The results identified three distinct clusters of change trajectories. The largest cluster (Cluster A) demonstrated moderate improvements in well-being, anxiety reduction, and slight increases in empowerment and resilience. Cluster B, characterized by participants with higher baseline well-being and lower stigma, showed improvements in empowerment and a slight reduction in stigma, often linked to participants with clinical backgrounds, such as healthcare practitioners. Cluster C, primarily composed of participants with clinical levels of anxiety and lower baseline empowerment, exhibited significant reductions in anxiety and increases in empowerment over time.
This study contributes to a more nuanced understanding of the diverse outcomes associated with RC participation and highlights the importance of tailoring RC programs to meet the heterogeneous needs of learners. It also reinforces the role of empowerment as a central mechanism of change within the RC model, suggesting that empowerment fosters not only personal growth but also improved well-being and reduced stigma.

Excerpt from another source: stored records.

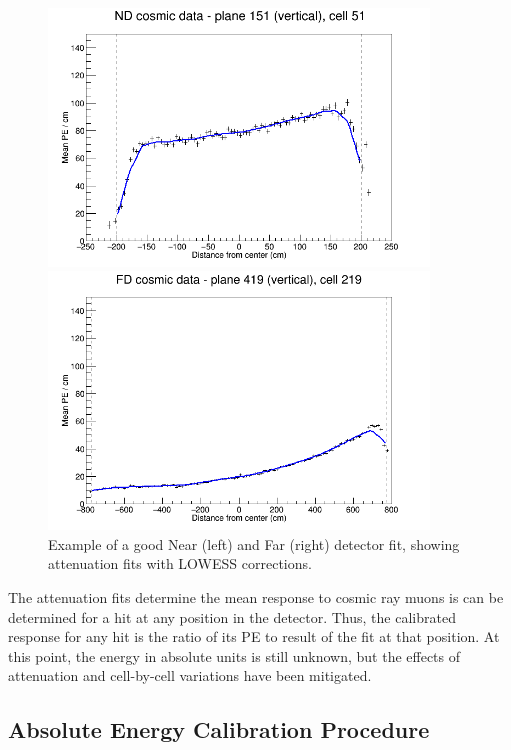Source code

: \begin{figure}
  \includegraphics[width=0.9\textwidth]{figures/plots/reco/calib_totfit_data_inX_151_051}

  \includegraphics[width=0.9\textwidth]{figures/plots/reco/calib_totfit_data_inX_419_219}
  \caption[]{Example of a good Near (left) and Far (right) detector fit,
  showing attenuation fits with LOWESS corrections.}\label{calib_atten}
\end{figure}

The attenuation fits determine the mean response to cosmic ray muons is
can be determined for a hit at any position in the detector.
Thus, the calibrated response for any hit is the ratio of its PE to result of
the fit at that position.  At this point, the energy in absolute units is
still unknown, but the effects of attenuation and cell-by-cell variations
have been mitigated.

\subsection{Absolute Energy Calibration Procedure}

康复学院(RCs)是教育中心,通过相互学习和变革性学习提供有关心理健康、幸福和康复的免费课程。这些共同学习空间汇聚了背景各异的个人,如患有精神疾病的人、家庭成员和心理健康从业者,共同生成有关心理健康主题的知识。研究表明,参与康复学院会在几个心理社会层面(如心理健康素养、赋权、幸福、焦虑减轻、耻辱感降低)以及医疗保健利用方面带来改善。然而,对所有参与者的结果进行平均的方法可能会掩盖经历和结果中重要的个体差异,鉴于康复学院学习者的异质性,这一点尤为重要。鉴于这些局限性,本研究旨在通过识别不同的变化轨迹并探索其决定因素,来探讨康复学院学习者变化的异质性。
本研究采用具有重复测量的准实验纵向设计,利用从加拿大魁北克的一所法语康复学院招募的353名参与者的数据。在三个时间点收集数据:项目参与前的基线(T0)、项目结束后一个月(T1)以及项目结束后三到四个月(T2)。该研究使用聚类技术来识别参与者中不同的变化模式,重点关注幸福、焦虑、恢复力、赋权和耻辱感等关键结果指标。
结果确定了三种不同的变化轨迹聚类。最大的聚类(A聚类)在幸福感、焦虑减轻方面有适度改善,赋权和恢复力略有增加。B聚类的特点是基线幸福感较高且耻辱感较低的参与者,在赋权方面有所改善,耻辱感略有降低,这通常与具有临床背景的参与者有关,如医疗保健从业者。C聚类主要由焦虑水平处于临床范围且基线赋权较低的参与者组成,随着时间的推移,焦虑显著降低,赋权增加。
本研究有助于更细致入微地理解与参与康复学院相关的多样结果,并强调根据学习者的异质需求调整康复学院项目 的重要性。它还强化了赋权作为康复学院模式中变革核心机制的作用,表明赋权不仅促进个人成长,还能改善幸福感并降低耻辱感。